Authored by dmgreen on Dec 1 2020, 12:59 AM.

Details

Summary

A vpt block that just contains either VPST;VCTP or VPT;VCTP, once the VCTP is removed will become invalid. This fixed the first by removing the now empty block and bails out for the second, as we have no simple way of converting a VPT to a VCMP.

Diff Detail

Event Timeline

dmgreen created this revision.Dec 1 2020, 12:59 AM
dmgreen requested review of this revision.Dec 1 2020, 12:59 AM
SjoerdMeijer added inline comments.Dec 1 2020, 2:53 AM
llvm/lib/Target/ARM/ARMLowOverheadLoops.cpp
316

Perhaps I am confused, but should this:

Insts.front()->getOpcode() != ARM::MVE_VPST

not be be ==?

dmgreen added inline comments.Dec 1 2020, 3:02 AM
llvm/lib/Target/ARM/ARMLowOverheadLoops.cpp
316

The block should start with either a VPST or a VPT. This is checking that it's a VPT, by proxy of it not being a VPST. (There are many VPT opcodes, so that is more difficult to check).

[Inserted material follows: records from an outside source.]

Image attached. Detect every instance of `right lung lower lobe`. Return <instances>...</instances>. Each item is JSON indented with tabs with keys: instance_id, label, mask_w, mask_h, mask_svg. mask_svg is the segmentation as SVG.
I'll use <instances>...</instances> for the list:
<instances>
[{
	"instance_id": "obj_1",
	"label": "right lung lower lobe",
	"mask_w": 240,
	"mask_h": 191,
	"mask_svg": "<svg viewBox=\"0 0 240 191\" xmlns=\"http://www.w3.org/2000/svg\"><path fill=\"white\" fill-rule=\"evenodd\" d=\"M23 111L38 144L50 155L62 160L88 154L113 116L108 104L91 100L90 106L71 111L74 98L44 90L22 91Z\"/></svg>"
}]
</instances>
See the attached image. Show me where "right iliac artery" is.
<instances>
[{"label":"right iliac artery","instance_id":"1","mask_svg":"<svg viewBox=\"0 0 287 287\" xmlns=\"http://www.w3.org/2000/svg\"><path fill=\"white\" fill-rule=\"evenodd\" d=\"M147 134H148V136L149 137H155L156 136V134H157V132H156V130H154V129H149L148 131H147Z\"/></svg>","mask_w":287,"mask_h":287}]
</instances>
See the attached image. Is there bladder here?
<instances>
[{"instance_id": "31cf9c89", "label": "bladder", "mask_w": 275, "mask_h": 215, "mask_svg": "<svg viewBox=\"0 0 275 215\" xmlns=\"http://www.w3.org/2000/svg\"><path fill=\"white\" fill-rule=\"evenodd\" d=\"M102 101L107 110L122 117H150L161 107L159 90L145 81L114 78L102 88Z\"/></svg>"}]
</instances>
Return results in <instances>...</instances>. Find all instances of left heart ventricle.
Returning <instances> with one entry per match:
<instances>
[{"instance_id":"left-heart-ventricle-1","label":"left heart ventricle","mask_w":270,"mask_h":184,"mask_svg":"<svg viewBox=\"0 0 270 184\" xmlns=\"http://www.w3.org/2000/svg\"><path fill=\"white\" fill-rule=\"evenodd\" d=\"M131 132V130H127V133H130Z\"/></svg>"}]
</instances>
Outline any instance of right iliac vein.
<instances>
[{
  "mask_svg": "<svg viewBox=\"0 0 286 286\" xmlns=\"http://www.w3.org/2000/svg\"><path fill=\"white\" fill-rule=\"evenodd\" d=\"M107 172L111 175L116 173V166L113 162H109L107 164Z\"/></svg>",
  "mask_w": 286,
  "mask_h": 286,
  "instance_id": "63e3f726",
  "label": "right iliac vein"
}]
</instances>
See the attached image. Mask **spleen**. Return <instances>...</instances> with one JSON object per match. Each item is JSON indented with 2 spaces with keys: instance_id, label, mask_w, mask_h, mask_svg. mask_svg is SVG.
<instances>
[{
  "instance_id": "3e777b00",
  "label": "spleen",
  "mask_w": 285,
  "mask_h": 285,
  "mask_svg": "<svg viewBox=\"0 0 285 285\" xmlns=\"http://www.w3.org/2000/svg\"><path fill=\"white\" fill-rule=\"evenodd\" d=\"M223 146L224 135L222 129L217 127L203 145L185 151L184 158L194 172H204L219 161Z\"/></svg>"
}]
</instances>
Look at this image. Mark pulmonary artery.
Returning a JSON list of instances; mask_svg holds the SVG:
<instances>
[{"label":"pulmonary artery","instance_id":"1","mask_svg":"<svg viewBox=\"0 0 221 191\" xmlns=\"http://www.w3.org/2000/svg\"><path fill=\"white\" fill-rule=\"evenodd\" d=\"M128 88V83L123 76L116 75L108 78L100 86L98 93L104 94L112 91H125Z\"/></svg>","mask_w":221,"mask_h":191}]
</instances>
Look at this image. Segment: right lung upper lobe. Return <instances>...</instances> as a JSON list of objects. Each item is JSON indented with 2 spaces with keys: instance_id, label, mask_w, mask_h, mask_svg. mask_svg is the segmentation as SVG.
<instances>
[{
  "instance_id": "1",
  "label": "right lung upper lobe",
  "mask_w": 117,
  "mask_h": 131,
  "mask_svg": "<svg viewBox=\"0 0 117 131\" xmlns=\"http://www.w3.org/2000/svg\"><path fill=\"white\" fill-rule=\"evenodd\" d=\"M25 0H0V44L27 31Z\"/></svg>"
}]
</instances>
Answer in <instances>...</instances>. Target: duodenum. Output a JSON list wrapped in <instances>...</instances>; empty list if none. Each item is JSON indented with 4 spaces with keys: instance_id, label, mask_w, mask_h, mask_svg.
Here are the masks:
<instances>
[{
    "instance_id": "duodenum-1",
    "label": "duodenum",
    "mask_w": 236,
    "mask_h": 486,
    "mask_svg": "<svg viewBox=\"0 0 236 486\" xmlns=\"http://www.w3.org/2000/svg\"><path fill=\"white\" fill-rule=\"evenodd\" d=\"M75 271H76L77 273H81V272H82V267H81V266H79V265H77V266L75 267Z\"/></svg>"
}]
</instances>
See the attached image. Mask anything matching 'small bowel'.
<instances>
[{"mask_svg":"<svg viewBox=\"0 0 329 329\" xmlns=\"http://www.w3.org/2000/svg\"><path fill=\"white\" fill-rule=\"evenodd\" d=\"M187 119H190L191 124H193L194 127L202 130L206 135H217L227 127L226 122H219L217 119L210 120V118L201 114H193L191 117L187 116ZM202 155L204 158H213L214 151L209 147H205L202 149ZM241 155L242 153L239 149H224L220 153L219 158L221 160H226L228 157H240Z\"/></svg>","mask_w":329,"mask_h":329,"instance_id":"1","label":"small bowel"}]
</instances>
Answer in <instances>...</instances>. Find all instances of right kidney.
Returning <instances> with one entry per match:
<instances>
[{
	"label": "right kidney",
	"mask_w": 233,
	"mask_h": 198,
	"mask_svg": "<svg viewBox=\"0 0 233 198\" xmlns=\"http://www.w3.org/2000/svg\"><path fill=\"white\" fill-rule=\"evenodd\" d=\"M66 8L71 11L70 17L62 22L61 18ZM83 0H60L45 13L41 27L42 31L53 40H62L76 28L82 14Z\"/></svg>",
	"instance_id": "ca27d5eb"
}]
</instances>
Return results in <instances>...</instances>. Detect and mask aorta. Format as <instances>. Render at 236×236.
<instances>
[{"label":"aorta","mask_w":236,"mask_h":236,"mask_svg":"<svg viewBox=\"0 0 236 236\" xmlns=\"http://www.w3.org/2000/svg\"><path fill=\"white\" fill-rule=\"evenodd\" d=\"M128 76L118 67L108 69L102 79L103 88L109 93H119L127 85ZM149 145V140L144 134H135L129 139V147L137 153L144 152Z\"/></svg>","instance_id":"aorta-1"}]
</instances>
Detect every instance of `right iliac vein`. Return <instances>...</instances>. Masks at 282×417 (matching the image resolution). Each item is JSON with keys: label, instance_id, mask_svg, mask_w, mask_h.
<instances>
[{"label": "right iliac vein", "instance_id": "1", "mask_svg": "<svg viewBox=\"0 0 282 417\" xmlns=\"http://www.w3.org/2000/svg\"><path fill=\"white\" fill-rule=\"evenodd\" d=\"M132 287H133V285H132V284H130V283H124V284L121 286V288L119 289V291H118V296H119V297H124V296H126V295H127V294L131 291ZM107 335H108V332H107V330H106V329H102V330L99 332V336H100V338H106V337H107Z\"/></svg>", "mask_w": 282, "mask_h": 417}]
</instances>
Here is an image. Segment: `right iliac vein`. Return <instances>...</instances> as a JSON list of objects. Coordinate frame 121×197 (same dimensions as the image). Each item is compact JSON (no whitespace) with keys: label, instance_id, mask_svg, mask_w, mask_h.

samtebbs added inline comments.Dec 1 2020, 5:36 AM
llvm/lib/Target/ARM/ARMLowOverheadLoops.cpp
316

There is a isVPTOpcode function that you could use to make the check more precise.

dmgreen updated this revision to Diff 309735.Dec 5 2020, 5:51 AM

I've added an assert that checks isVPTOpcode (which I think may already be checked but it's not a bad check to add again if we are relying on it here).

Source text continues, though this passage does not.